Scale out jobs with high memory consumption but low computing power within AWS and using Docker: finding best solution

mouthful title but the point is this, I have some data science pipelines with these requirements (python based):

are orchestrated with an "internal" orchestrator based off on a server
are run across a number of users/products /etc where N could be relatively high
the "load" of this jobs I want to distribute and not be tethered by the orchestrator server
these jobs are backed by a docker image
these jobs are relatively fast to run (from 1 second to 20 seconds, post data load)
these jobs most often require considerable I/O both coming in and out.
no spark required
I want minimal hassle with scaling/provisioning/etc
data (in/out) would be stored in either a HDFS space in a cluster or AWS S3
docker image would be relatively large (encompasses data science stack)

I was trying to understand the most (a) cost-efficient but also (b) fast solution to parallelize this thing. candidates so far:

AWS ECS
AWS lambda with Container Image Support

please note for all intents and purposes scaling/computing within the cluster is not feasible

my issue is that I worry about the tradeoffs about huge data transfers (in aggregate terms), huge costs in calling docker images a bunch of times, time you would spend setting up containers in servers but very low time doing anything else, serverless management and debugging when things go wrong in case for lambda functions.

how generally are handled these kind of cases?

Solution

This is a very good question. First and foremost I would assume you are comparing Lambda to ECS/Fargate (more here for background re Fargate). While many considerations holds true for ECS/EC2, ECS/Fargate is a closer model to Lambda.

Having that said, Fargate and Lambda are different enough that it's hard to make an apple to apple comparison between the two without taking into account their different programming and execution models (event driven Vs service based). This isn't to say that you can't invoke batch jobs to run on Fargate the way you'd invoke a Lambda but 1) with this relatively short execution time (1-20 seconds) and 2) at the scale you are alluding to ... invoking a Fargate task on-demand per execution unit may be too penalizing (e.g. because of the limited granularity of the size of the task and because of the task start times in range of 30-60 seconds compared to Lambda's milliseconds). A better comparison in this case would be a Lambda invocation model per job Vs a number of running (and scalable horizontally) ECS/Fargate tasks that can support multiple jobs per task.

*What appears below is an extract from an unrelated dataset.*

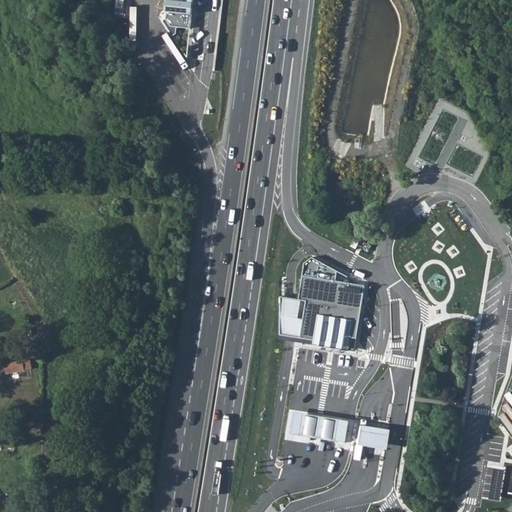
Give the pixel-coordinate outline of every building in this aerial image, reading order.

Something that you are not mentioning in your analysis is whether these jobs already exist or they exist and would need to be adapted for one or more of these different models (Lambda 1:1, Fargate 1:1, Fargate 1:many). Some customers may decide to stick to a specific model because they can’t afford to tweak the existing code base.

In general I would say that, if the sw needs to be created from scratch, the Lambda model with its hands-off approach seems to be a slightly better fit for this use case.

But in terms of what will be cheaper it’s a hard call to make “on theory”.